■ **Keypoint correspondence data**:
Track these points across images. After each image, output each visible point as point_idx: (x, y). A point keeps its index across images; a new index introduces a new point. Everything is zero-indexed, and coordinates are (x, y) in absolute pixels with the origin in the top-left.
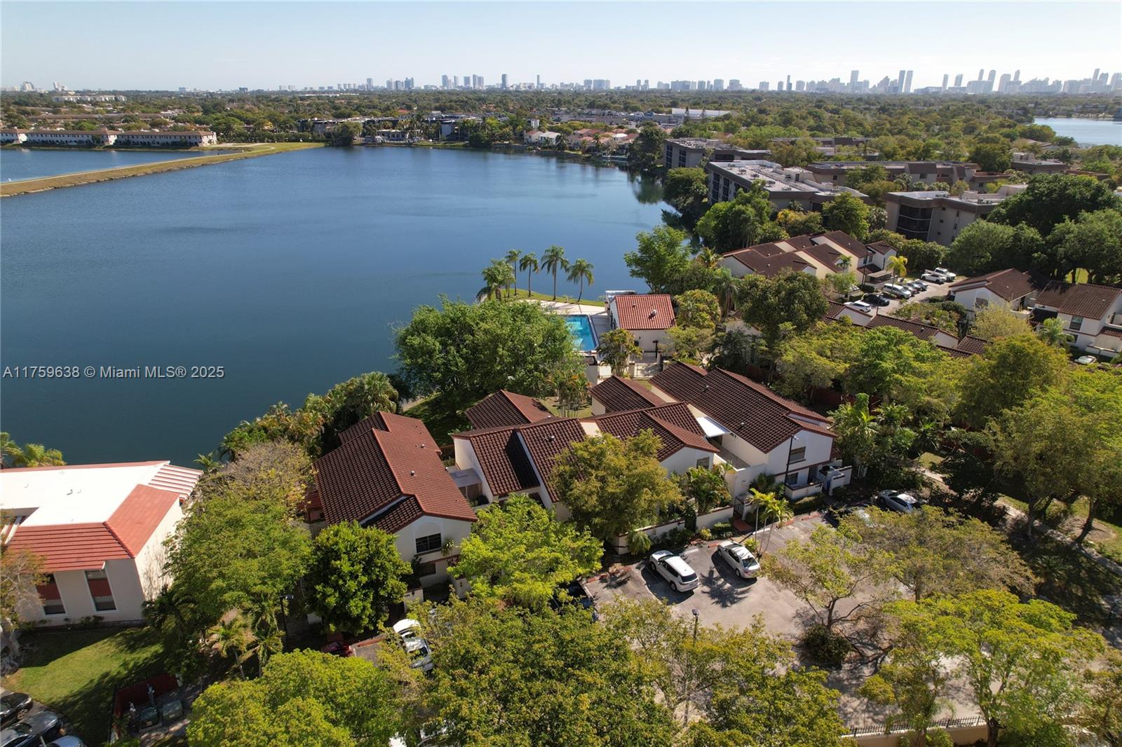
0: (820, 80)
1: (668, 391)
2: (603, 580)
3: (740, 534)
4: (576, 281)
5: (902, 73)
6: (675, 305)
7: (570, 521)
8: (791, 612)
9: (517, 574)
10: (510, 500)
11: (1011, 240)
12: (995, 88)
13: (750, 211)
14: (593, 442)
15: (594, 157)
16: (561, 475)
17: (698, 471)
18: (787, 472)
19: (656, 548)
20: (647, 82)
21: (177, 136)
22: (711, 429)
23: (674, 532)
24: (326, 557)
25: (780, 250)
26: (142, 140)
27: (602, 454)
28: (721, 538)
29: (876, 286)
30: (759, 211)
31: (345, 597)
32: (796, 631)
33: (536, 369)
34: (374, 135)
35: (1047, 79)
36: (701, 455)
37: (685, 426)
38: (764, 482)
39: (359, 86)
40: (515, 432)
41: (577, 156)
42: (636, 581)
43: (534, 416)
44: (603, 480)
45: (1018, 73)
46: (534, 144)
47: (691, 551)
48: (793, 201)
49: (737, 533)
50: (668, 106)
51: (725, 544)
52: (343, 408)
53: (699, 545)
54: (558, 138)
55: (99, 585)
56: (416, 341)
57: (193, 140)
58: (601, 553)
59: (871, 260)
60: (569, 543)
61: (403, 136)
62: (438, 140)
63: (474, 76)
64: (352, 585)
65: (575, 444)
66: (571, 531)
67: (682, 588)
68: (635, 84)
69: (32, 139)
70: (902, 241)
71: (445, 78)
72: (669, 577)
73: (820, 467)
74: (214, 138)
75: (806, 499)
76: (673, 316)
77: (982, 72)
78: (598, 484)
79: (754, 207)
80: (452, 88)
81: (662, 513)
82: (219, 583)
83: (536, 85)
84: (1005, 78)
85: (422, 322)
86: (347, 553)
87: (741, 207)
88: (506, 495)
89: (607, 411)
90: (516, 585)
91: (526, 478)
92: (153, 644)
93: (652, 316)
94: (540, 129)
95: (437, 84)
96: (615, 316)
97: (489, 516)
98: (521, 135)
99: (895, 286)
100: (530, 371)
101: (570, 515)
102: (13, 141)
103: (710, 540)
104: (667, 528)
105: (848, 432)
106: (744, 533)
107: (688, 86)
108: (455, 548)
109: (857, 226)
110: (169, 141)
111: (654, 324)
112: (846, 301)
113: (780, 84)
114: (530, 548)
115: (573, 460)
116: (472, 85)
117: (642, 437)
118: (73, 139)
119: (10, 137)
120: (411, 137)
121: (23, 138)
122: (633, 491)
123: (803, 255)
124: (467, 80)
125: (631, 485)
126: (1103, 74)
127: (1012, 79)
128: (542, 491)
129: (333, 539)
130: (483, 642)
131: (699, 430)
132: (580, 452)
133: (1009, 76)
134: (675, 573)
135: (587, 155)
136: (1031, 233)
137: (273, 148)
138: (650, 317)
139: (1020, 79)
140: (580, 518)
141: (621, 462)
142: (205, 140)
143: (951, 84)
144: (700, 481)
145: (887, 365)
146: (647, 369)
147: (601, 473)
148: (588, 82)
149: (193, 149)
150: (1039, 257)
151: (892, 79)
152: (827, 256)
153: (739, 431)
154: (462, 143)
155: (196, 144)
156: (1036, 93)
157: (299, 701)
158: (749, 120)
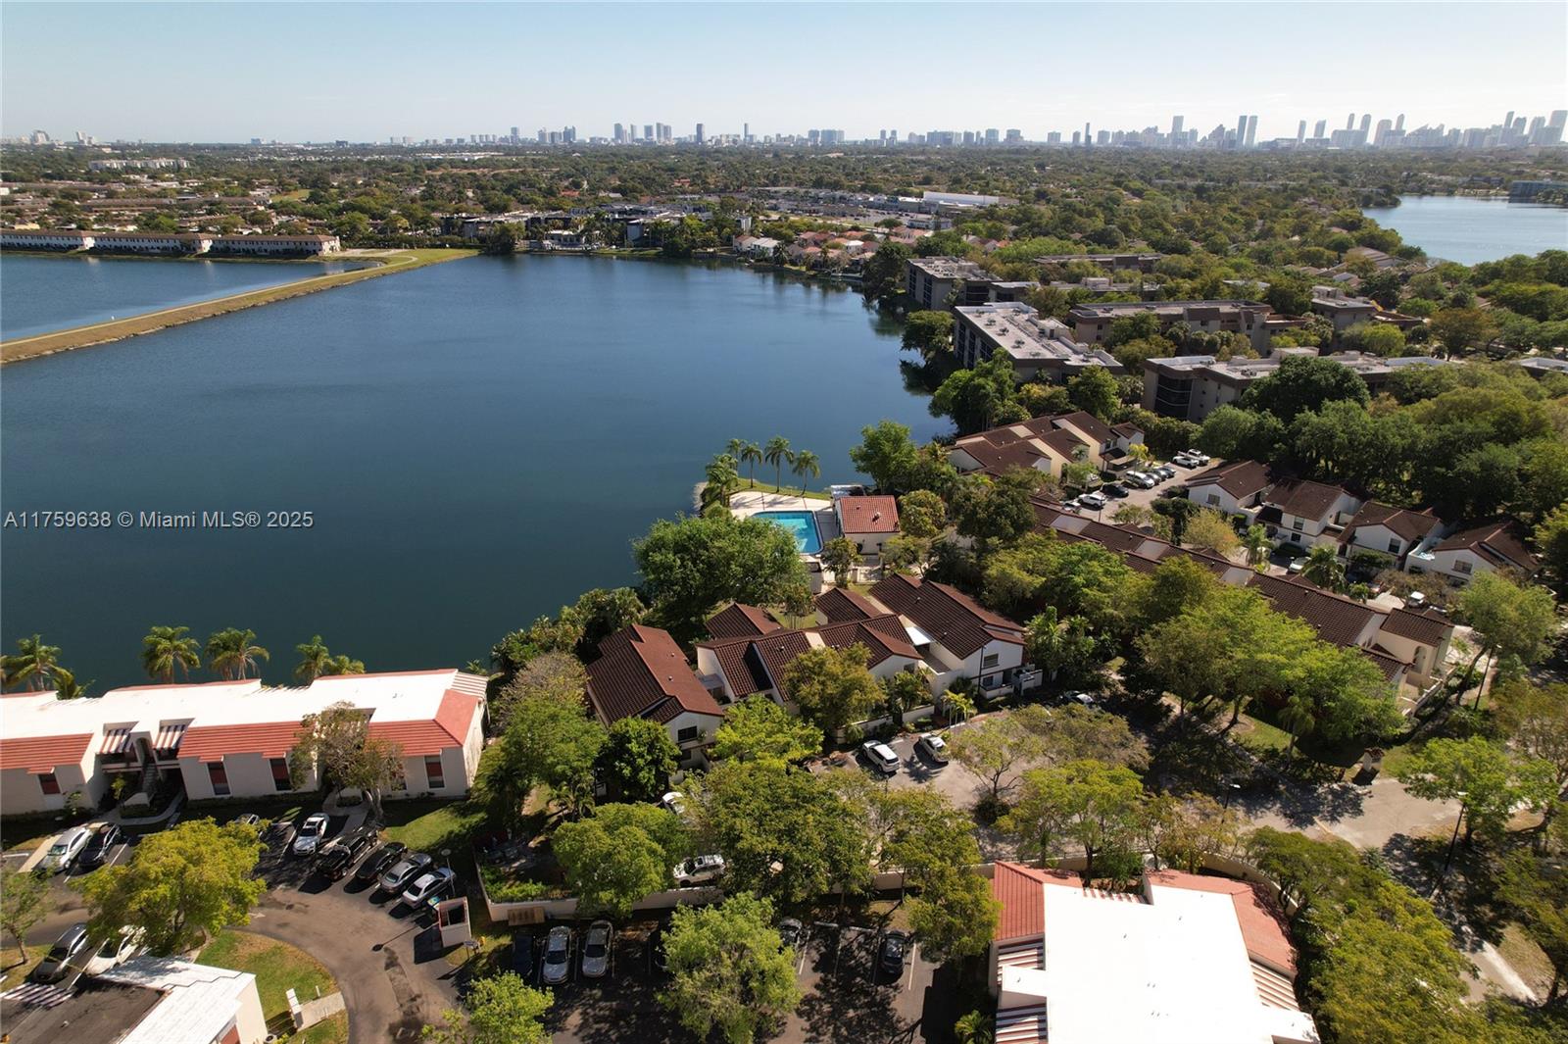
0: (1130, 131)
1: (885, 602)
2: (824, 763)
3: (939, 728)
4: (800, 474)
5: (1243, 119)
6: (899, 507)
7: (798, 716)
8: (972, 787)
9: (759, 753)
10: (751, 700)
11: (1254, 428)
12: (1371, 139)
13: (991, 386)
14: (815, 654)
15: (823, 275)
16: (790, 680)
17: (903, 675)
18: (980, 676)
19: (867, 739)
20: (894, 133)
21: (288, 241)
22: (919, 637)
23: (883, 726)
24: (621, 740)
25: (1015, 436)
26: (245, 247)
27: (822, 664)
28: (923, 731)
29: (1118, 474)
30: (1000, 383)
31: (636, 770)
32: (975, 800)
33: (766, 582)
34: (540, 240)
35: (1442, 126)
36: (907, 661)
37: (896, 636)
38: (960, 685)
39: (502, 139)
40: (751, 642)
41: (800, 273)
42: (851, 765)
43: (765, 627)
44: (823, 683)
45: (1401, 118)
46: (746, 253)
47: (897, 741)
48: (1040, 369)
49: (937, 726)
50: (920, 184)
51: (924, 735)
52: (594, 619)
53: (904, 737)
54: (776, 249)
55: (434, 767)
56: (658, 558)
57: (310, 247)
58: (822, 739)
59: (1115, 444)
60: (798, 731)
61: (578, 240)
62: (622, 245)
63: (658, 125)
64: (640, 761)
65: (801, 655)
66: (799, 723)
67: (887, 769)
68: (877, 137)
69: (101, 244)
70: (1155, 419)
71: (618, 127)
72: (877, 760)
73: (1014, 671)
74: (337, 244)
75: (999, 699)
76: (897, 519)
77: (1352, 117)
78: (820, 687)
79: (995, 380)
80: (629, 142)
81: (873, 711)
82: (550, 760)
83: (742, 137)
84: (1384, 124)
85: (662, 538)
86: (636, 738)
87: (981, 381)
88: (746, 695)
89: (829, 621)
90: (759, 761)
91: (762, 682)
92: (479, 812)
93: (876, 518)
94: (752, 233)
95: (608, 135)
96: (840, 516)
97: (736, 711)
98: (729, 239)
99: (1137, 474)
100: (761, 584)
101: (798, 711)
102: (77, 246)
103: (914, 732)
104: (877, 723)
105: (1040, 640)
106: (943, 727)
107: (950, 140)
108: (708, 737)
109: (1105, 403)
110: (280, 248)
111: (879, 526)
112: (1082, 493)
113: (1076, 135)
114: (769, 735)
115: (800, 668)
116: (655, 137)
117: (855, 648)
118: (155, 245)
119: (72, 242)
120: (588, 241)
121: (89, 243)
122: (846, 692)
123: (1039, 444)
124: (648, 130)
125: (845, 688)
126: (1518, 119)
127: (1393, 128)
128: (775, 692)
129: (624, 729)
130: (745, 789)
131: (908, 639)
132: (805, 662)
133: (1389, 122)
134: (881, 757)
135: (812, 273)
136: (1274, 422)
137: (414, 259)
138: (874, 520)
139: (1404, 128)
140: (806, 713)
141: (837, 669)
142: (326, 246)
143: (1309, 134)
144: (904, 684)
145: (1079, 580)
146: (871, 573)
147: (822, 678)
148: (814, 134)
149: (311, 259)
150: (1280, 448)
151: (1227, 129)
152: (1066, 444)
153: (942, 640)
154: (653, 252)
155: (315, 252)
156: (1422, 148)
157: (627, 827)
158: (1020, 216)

■ **What the task requires**: Output every line from the start of the entries up to and including the line with "98: (521, 135)" as a JSON list of strings, one string per line, with blank lines omitted. Leave the pictures out of the answer.

■ **Exercise result**:
[
  "Track these points across images. After each image, output each visible point as point_idx: (x, y). A point keeps its index across images; a new index introduces a new point. Everything is zero-indexed, and coordinates are (x, y) in absolute pixels with the origin in the top-left.",
  "0: (820, 80)",
  "1: (668, 391)",
  "2: (603, 580)",
  "3: (740, 534)",
  "4: (576, 281)",
  "5: (902, 73)",
  "6: (675, 305)",
  "7: (570, 521)",
  "8: (791, 612)",
  "9: (517, 574)",
  "10: (510, 500)",
  "11: (1011, 240)",
  "12: (995, 88)",
  "13: (750, 211)",
  "14: (593, 442)",
  "15: (594, 157)",
  "16: (561, 475)",
  "17: (698, 471)",
  "18: (787, 472)",
  "19: (656, 548)",
  "20: (647, 82)",
  "21: (177, 136)",
  "22: (711, 429)",
  "23: (674, 532)",
  "24: (326, 557)",
  "25: (780, 250)",
  "26: (142, 140)",
  "27: (602, 454)",
  "28: (721, 538)",
  "29: (876, 286)",
  "30: (759, 211)",
  "31: (345, 597)",
  "32: (796, 631)",
  "33: (536, 369)",
  "34: (374, 135)",
  "35: (1047, 79)",
  "36: (701, 455)",
  "37: (685, 426)",
  "38: (764, 482)",
  "39: (359, 86)",
  "40: (515, 432)",
  "41: (577, 156)",
  "42: (636, 581)",
  "43: (534, 416)",
  "44: (603, 480)",
  "45: (1018, 73)",
  "46: (534, 144)",
  "47: (691, 551)",
  "48: (793, 201)",
  "49: (737, 533)",
  "50: (668, 106)",
  "51: (725, 544)",
  "52: (343, 408)",
  "53: (699, 545)",
  "54: (558, 138)",
  "55: (99, 585)",
  "56: (416, 341)",
  "57: (193, 140)",
  "58: (601, 553)",
  "59: (871, 260)",
  "60: (569, 543)",
  "61: (403, 136)",
  "62: (438, 140)",
  "63: (474, 76)",
  "64: (352, 585)",
  "65: (575, 444)",
  "66: (571, 531)",
  "67: (682, 588)",
  "68: (635, 84)",
  "69: (32, 139)",
  "70: (902, 241)",
  "71: (445, 78)",
  "72: (669, 577)",
  "73: (820, 467)",
  "74: (214, 138)",
  "75: (806, 499)",
  "76: (673, 316)",
  "77: (982, 72)",
  "78: (598, 484)",
  "79: (754, 207)",
  "80: (452, 88)",
  "81: (662, 513)",
  "82: (219, 583)",
  "83: (536, 85)",
  "84: (1005, 78)",
  "85: (422, 322)",
  "86: (347, 553)",
  "87: (741, 207)",
  "88: (506, 495)",
  "89: (607, 411)",
  "90: (516, 585)",
  "91: (526, 478)",
  "92: (153, 644)",
  "93: (652, 316)",
  "94: (540, 129)",
  "95: (437, 84)",
  "96: (615, 316)",
  "97: (489, 516)",
  "98: (521, 135)"
]